Senator Mitt Romney of Utah, the Republican who voted to convict Trump in his political trial, said “of course, of course” when asked Wednesday on Capitol Hill whether the president would have flatly condemned white supremacy.
“I’m not a policy expert, so I can’t tell you what effect this will have,” Romney said when asked about Trump’s comment. “I can say I saw the debate last night. He wasn’t a Lincoln. “-Douglas debate, that’s for sure.
Republican Sen. Mike Rounds of South Dakota added that Trump has been “very clear. “
“He has said very obviously that there is no place for other people on the far left or the far right. When it comes to the antifa or those white supremacist groups, it’s been very clear,” Rounds said.

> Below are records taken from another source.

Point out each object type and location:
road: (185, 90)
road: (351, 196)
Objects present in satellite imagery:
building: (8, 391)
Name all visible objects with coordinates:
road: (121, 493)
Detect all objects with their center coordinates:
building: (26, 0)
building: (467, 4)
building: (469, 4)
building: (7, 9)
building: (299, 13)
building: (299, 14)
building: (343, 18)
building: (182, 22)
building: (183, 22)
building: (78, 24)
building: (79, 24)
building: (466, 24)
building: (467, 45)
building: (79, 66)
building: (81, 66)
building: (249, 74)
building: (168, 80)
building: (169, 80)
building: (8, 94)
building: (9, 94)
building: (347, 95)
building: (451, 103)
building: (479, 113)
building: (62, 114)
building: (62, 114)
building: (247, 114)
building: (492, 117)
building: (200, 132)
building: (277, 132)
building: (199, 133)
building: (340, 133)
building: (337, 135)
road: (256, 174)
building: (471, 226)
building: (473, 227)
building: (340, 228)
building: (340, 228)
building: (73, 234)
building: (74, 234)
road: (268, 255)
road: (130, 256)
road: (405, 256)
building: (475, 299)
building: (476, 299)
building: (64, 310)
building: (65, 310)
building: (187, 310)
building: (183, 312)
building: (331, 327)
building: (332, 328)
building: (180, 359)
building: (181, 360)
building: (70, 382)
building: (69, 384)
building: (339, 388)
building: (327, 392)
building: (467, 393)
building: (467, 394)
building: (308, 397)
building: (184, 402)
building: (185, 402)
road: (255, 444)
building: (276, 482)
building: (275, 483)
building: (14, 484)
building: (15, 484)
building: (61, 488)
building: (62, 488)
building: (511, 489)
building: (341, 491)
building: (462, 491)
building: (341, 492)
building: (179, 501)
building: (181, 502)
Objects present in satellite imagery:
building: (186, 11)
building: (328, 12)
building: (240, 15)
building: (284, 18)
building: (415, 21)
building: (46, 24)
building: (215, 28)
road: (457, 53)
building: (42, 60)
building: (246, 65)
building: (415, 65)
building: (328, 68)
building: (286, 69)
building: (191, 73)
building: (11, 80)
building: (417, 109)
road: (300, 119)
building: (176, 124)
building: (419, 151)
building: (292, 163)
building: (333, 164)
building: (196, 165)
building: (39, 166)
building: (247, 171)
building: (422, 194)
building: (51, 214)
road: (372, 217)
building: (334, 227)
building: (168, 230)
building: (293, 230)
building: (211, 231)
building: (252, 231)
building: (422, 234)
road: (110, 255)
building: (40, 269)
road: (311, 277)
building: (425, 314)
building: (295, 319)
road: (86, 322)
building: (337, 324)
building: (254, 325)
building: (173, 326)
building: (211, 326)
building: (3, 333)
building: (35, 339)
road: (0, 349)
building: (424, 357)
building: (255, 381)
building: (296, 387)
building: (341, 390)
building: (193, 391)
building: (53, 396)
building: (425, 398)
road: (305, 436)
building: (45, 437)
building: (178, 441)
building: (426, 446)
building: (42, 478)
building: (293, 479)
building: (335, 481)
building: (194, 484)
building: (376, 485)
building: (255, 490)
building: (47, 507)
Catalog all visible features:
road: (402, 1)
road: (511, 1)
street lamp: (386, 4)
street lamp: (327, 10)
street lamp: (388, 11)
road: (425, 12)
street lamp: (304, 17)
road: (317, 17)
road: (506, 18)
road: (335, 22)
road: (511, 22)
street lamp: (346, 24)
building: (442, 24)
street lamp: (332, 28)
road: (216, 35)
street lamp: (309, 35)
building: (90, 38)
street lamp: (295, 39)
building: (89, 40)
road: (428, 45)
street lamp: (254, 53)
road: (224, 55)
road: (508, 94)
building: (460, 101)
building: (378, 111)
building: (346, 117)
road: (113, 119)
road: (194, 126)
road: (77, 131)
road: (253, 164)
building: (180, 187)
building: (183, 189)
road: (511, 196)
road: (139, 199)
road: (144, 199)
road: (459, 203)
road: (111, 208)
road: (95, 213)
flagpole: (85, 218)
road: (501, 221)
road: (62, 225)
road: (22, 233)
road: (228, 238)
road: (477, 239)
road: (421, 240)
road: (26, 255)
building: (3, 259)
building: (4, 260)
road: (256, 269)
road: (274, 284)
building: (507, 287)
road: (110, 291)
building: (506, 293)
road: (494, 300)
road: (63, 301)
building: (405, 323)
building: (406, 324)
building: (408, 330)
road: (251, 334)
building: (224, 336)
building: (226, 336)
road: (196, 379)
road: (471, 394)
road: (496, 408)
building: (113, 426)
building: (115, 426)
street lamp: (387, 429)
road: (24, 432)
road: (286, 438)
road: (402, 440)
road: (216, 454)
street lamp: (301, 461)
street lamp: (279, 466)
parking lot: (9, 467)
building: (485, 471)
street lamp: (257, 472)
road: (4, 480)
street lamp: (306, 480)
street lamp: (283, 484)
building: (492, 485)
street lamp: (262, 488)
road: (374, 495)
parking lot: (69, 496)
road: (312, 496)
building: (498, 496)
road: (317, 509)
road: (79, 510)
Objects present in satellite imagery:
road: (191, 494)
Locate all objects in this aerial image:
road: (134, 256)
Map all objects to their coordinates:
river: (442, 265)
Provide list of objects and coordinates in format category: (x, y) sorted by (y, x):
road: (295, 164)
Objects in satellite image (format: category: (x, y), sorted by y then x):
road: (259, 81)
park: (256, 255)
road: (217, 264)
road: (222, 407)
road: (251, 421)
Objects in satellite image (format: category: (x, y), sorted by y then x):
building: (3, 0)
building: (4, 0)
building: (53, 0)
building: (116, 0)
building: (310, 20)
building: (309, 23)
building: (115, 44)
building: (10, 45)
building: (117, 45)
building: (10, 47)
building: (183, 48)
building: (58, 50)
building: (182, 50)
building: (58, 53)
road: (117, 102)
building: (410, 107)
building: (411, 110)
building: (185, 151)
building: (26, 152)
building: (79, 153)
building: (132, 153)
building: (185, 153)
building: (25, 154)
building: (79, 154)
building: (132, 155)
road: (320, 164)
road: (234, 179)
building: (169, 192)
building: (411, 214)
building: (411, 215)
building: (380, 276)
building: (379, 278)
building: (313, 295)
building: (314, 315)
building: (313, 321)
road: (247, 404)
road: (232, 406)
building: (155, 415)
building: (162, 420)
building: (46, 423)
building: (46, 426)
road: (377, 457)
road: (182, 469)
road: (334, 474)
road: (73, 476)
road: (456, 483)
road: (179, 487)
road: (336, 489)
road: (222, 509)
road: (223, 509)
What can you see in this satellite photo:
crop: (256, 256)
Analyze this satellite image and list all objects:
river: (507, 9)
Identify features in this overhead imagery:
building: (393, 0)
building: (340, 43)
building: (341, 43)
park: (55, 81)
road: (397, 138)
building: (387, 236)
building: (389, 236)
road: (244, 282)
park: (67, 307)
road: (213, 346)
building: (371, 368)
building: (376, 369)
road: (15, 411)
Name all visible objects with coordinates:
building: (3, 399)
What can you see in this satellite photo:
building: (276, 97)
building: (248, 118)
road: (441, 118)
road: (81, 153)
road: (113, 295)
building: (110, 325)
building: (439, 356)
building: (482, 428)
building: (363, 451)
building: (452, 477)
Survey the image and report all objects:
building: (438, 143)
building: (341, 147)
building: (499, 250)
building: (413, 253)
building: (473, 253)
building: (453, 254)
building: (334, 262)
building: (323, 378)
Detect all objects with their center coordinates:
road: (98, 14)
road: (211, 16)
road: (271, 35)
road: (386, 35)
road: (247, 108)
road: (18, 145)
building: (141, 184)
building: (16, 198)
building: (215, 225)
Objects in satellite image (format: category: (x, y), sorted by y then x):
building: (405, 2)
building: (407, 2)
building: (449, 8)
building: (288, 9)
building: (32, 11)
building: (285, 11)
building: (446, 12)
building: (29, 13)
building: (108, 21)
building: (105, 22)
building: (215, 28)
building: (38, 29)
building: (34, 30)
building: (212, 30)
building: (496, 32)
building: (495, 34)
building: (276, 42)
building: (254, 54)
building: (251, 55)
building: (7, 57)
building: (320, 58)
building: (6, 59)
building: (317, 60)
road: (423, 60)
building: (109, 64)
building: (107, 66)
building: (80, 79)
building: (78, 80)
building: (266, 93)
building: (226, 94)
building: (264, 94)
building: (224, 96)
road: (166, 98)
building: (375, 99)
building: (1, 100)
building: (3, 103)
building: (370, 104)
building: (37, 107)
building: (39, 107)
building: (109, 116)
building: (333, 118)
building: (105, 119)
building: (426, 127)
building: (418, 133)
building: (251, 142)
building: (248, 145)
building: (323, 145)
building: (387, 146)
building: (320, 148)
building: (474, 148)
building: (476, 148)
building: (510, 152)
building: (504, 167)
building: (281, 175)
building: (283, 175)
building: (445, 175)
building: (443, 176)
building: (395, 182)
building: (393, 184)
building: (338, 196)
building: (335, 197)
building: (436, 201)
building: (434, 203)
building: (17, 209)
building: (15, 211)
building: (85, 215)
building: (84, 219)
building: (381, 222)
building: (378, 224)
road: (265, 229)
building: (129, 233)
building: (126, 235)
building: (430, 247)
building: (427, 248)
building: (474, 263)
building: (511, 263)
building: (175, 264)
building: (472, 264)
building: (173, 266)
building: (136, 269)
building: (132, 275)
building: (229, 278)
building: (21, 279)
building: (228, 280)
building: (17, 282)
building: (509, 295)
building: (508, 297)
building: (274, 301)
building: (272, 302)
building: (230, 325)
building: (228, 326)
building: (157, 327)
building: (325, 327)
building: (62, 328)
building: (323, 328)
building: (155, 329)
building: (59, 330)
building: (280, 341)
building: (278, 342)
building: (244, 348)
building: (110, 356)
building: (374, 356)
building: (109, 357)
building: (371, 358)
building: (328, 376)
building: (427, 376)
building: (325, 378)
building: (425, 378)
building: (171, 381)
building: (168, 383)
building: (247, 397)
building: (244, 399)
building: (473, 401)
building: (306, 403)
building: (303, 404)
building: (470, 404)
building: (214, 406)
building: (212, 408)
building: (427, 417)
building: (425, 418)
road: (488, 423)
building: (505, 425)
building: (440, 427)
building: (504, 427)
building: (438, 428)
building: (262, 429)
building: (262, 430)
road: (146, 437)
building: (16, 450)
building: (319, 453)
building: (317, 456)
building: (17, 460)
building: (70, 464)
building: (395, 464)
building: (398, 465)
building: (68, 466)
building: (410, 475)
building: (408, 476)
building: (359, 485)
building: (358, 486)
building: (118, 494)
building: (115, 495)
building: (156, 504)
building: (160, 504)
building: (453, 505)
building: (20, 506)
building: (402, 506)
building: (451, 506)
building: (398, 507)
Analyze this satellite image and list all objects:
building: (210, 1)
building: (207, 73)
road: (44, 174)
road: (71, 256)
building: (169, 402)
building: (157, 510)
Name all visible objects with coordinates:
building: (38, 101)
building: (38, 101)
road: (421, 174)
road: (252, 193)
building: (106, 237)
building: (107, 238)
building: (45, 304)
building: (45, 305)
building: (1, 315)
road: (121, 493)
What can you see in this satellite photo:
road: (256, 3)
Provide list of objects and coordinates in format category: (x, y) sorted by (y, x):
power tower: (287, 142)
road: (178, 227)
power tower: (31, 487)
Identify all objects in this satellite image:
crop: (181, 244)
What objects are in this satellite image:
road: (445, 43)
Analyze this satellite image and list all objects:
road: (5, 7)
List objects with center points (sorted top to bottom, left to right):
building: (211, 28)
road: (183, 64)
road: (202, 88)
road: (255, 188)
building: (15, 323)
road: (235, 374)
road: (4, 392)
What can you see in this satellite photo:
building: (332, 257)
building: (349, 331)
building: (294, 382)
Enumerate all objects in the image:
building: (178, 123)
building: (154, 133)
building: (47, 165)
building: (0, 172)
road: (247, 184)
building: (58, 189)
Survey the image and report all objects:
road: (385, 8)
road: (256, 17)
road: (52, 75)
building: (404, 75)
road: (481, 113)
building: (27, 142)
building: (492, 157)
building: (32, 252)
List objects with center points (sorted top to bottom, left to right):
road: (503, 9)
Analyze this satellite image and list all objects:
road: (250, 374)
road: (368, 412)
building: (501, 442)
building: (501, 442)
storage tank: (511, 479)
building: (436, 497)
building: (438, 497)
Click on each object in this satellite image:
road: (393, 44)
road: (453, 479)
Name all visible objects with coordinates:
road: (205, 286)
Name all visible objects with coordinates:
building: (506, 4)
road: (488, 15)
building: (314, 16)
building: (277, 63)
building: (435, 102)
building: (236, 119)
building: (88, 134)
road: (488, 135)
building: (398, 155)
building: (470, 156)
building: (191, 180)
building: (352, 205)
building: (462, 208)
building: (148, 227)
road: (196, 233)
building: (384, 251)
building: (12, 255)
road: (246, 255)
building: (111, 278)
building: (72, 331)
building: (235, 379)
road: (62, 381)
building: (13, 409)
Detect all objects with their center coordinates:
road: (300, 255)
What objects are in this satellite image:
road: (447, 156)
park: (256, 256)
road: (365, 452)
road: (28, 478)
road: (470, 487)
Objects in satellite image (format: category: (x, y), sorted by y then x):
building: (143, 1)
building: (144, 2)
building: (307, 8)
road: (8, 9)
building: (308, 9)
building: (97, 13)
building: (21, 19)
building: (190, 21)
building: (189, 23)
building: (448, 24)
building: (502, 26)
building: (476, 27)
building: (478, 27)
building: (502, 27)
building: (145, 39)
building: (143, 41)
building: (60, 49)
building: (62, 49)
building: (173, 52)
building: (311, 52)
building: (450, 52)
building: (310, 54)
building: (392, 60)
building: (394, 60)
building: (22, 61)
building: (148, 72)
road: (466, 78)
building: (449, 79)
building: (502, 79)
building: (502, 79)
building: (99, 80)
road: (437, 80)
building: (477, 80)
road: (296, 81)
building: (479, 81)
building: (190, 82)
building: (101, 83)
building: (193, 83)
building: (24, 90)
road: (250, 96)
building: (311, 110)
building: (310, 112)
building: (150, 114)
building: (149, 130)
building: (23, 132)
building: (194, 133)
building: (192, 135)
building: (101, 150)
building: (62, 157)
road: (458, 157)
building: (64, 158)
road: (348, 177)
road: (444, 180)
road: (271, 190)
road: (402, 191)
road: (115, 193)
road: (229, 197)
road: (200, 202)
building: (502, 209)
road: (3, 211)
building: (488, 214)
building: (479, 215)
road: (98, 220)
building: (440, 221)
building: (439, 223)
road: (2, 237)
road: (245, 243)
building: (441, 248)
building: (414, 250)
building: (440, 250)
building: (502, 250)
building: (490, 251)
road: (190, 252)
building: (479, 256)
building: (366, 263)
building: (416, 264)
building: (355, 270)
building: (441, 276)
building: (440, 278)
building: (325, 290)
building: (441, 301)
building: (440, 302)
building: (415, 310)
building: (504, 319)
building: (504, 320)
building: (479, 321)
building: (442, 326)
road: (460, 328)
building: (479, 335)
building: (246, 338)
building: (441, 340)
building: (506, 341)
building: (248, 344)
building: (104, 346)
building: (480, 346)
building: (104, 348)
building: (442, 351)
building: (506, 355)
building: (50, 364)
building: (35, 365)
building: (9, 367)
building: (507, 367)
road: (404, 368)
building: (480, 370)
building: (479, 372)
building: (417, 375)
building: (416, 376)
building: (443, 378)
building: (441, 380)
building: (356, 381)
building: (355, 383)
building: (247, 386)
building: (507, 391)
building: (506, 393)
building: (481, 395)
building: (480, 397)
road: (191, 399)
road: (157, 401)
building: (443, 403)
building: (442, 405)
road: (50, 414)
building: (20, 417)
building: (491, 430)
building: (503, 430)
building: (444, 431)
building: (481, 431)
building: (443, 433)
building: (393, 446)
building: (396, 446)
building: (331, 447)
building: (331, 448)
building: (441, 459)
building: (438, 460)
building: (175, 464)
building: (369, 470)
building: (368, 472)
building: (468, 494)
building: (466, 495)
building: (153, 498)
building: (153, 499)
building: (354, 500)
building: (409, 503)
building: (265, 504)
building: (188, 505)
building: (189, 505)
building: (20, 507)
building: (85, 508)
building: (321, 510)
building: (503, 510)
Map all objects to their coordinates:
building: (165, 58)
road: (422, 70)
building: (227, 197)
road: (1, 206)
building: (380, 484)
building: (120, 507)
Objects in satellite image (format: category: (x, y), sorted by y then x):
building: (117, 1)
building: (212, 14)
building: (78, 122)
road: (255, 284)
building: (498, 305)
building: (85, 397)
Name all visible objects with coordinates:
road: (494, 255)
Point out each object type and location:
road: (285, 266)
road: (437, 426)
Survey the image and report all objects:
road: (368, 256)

At a hearing on the Russia investigation on Capitol Hill on Wednesday, former FBI director James Comey said Trump’s comments raised serious alarms about the security implications and the possibility of racist supporters of those teams engaged in acts of violence or recruiting more members.
“The FBI is fighting a fire place of racist violence, and with words like that, the president is using a fire place hose to spray gas into that fire place,” Comey said. “Maybe he’s misrepresenting, maybe when he said to stand down and wait, he meant anything else. I hope for the smart people all over our country, he says that today, what he meant and will condemn those groups. “
Outside Washington, former Republican governor of Pennsylvania and first U. S. Homeland Security Secretary Tom Ridge headed to Twitter Wednesday for dismay.
“If a Republican president can’t convict white supremacists, then Lincoln’s party has expired,” Ridge wrote. Trump compares himself to President Abraham Lincoln.